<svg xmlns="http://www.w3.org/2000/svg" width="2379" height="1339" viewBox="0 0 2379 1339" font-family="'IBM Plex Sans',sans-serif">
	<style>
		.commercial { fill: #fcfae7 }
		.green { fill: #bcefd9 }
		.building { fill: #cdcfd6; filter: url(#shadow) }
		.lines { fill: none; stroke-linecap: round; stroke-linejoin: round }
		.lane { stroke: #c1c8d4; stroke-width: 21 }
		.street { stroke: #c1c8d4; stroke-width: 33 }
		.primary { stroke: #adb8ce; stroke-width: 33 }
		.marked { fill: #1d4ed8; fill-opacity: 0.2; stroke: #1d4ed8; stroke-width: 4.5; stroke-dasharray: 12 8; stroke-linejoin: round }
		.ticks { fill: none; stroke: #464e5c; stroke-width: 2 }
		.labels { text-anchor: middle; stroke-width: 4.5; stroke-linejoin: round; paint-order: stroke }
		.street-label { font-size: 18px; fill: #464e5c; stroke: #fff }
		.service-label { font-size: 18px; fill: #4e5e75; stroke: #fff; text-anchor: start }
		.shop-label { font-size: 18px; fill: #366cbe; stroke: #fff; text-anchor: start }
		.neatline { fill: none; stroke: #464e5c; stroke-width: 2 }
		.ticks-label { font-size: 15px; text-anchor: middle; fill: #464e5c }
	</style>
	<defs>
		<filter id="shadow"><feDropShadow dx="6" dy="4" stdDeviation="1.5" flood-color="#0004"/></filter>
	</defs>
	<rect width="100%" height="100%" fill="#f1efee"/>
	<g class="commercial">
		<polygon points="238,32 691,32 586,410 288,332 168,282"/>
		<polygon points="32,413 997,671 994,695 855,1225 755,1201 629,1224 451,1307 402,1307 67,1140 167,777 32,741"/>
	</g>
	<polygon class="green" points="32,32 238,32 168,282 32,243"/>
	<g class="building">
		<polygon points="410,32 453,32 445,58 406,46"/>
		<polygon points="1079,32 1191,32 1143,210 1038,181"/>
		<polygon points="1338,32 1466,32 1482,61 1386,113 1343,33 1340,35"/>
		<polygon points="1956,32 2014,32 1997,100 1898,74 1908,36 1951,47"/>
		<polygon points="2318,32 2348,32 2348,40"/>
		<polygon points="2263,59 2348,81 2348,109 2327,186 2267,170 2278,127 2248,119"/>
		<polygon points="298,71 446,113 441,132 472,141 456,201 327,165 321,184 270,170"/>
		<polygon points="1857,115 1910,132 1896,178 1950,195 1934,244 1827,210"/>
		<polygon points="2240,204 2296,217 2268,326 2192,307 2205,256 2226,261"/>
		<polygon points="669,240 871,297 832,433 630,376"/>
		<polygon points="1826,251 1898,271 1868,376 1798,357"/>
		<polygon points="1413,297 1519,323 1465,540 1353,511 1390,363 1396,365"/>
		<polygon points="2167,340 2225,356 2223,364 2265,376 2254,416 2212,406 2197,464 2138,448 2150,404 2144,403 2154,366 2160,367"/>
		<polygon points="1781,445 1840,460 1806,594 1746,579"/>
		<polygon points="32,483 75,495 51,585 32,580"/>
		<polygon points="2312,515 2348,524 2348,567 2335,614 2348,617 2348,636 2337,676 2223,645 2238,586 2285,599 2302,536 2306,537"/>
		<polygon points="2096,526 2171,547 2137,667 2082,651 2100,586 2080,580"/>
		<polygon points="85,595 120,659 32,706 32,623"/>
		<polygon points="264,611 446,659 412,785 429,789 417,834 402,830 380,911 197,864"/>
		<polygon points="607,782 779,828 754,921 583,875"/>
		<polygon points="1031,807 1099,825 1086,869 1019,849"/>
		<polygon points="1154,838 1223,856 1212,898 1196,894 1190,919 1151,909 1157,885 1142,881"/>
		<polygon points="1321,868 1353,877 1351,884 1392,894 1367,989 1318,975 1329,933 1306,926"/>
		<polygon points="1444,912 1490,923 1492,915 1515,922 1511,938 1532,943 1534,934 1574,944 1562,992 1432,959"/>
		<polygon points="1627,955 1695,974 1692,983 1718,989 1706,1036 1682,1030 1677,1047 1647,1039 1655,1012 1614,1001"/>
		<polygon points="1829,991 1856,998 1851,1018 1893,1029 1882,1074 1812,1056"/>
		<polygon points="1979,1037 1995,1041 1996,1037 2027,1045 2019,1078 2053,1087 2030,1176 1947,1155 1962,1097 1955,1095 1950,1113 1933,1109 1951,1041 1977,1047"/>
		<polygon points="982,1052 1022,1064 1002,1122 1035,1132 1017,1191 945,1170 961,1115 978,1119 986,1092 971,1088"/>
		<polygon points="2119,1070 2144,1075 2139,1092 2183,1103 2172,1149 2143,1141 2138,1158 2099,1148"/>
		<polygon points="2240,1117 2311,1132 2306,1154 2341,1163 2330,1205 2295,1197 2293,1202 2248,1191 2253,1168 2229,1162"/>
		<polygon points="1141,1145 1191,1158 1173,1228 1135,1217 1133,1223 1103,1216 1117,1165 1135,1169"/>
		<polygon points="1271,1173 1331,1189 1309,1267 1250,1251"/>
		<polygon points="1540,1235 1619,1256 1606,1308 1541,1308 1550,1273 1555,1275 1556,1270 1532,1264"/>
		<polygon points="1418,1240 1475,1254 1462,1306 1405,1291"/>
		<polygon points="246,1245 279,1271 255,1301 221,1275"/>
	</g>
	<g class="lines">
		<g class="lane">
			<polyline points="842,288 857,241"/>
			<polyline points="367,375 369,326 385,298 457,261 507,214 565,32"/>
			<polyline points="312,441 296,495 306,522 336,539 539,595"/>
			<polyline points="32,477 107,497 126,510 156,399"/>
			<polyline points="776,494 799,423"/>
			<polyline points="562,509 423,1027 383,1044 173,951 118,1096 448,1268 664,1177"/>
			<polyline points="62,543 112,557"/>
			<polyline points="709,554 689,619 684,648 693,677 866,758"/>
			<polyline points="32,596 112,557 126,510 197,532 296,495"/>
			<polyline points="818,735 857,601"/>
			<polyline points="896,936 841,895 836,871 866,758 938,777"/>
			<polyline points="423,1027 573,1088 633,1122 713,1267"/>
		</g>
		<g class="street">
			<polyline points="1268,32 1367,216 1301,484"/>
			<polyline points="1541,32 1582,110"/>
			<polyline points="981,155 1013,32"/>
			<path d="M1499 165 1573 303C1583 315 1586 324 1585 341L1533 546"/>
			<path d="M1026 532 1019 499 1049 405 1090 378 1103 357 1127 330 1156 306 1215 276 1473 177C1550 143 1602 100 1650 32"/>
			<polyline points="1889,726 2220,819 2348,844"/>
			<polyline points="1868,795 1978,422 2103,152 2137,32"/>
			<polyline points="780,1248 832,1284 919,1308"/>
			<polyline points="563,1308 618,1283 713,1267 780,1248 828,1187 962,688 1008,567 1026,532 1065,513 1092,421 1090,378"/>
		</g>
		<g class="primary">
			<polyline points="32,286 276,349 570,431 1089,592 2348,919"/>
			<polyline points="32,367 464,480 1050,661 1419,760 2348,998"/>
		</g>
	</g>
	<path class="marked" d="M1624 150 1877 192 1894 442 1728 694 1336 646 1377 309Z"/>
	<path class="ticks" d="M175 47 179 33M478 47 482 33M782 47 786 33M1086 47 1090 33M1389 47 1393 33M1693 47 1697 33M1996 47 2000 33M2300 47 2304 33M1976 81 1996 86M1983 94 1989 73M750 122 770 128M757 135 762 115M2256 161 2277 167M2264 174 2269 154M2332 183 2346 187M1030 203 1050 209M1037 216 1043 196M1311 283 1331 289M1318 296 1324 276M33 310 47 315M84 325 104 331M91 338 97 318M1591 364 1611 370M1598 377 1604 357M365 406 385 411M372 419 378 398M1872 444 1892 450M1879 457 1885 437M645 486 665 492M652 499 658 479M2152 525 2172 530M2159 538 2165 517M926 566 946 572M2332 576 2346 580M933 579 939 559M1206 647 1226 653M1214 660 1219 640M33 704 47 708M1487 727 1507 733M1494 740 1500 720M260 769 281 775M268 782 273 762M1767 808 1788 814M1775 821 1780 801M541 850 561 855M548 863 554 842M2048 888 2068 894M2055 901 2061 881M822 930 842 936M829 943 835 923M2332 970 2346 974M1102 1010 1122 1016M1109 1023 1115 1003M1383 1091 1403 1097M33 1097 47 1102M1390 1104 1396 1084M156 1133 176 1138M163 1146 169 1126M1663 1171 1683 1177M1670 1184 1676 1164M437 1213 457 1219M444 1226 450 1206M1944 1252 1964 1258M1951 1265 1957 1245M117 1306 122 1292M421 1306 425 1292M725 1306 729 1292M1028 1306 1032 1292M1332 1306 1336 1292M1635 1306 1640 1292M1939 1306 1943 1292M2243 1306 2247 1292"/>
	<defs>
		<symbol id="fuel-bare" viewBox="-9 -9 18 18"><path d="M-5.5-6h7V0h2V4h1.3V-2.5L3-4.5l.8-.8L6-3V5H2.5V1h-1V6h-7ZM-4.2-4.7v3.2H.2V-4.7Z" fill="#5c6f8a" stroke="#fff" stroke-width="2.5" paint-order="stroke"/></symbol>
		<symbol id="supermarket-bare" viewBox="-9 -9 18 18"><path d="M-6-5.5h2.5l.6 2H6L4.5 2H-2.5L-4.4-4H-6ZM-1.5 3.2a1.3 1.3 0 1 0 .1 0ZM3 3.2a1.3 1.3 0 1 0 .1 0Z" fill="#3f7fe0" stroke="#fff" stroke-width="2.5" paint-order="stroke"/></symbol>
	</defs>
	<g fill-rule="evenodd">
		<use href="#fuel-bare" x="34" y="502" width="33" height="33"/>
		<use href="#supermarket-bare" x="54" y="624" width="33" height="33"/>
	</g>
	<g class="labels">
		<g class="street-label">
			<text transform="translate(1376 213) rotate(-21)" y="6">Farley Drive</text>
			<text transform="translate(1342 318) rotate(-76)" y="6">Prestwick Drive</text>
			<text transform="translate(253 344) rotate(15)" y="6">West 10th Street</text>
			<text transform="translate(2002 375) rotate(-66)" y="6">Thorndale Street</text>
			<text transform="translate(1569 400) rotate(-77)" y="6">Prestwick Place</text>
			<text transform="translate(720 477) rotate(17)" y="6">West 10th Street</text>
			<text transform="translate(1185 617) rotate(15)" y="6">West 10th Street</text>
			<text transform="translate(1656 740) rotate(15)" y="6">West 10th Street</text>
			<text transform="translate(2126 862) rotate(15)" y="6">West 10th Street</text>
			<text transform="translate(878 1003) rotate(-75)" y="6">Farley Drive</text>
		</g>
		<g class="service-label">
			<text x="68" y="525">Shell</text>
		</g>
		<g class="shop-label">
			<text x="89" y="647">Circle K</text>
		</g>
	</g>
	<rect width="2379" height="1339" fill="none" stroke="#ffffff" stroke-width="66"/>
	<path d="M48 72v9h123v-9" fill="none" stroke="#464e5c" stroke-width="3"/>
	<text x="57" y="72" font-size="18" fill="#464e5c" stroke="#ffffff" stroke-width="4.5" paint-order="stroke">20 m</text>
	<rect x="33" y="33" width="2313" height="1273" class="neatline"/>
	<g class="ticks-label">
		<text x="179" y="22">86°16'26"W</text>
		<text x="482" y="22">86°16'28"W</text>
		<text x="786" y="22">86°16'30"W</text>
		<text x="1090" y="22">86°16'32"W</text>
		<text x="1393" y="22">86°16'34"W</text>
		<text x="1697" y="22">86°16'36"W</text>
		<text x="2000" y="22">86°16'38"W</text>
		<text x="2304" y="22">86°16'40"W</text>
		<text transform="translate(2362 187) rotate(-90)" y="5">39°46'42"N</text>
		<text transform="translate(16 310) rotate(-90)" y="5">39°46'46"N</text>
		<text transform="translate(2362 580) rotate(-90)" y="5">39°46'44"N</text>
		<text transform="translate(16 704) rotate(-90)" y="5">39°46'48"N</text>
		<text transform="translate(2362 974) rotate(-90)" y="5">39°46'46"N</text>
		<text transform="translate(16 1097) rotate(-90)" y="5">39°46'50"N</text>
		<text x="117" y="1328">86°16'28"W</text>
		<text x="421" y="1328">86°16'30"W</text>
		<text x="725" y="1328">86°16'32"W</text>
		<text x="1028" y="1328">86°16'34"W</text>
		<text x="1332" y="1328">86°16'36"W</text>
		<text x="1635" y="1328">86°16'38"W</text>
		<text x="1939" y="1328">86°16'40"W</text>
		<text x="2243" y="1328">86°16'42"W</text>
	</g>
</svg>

**TO DO:**
Starting with the line that holds "2296,217 2268,326 2192,307" and ending with the line that holds "1223,856 1212,898 1196,894", retype every line in the data above exactly, and nothing else.

**RESULT:**
		<polygon points="2240,204 2296,217 2268,326 2192,307 2205,256 2226,261"/>
		<polygon points="669,240 871,297 832,433 630,376"/>
		<polygon points="1826,251 1898,271 1868,376 1798,357"/>
		<polygon points="1413,297 1519,323 1465,540 1353,511 1390,363 1396,365"/>
		<polygon points="2167,340 2225,356 2223,364 2265,376 2254,416 2212,406 2197,464 2138,448 2150,404 2144,403 2154,366 2160,367"/>
		<polygon points="1781,445 1840,460 1806,594 1746,579"/>
		<polygon points="32,483 75,495 51,585 32,580"/>
		<polygon points="2312,515 2348,524 2348,567 2335,614 2348,617 2348,636 2337,676 2223,645 2238,586 2285,599 2302,536 2306,537"/>
		<polygon points="2096,526 2171,547 2137,667 2082,651 2100,586 2080,580"/>
		<polygon points="85,595 120,659 32,706 32,623"/>
		<polygon points="264,611 446,659 412,785 429,789 417,834 402,830 380,911 197,864"/>
		<polygon points="607,782 779,828 754,921 583,875"/>
		<polygon points="1031,807 1099,825 1086,869 1019,849"/>
		<polygon points="1154,838 1223,856 1212,898 1196,894 1190,919 1151,909 1157,885 1142,881"/>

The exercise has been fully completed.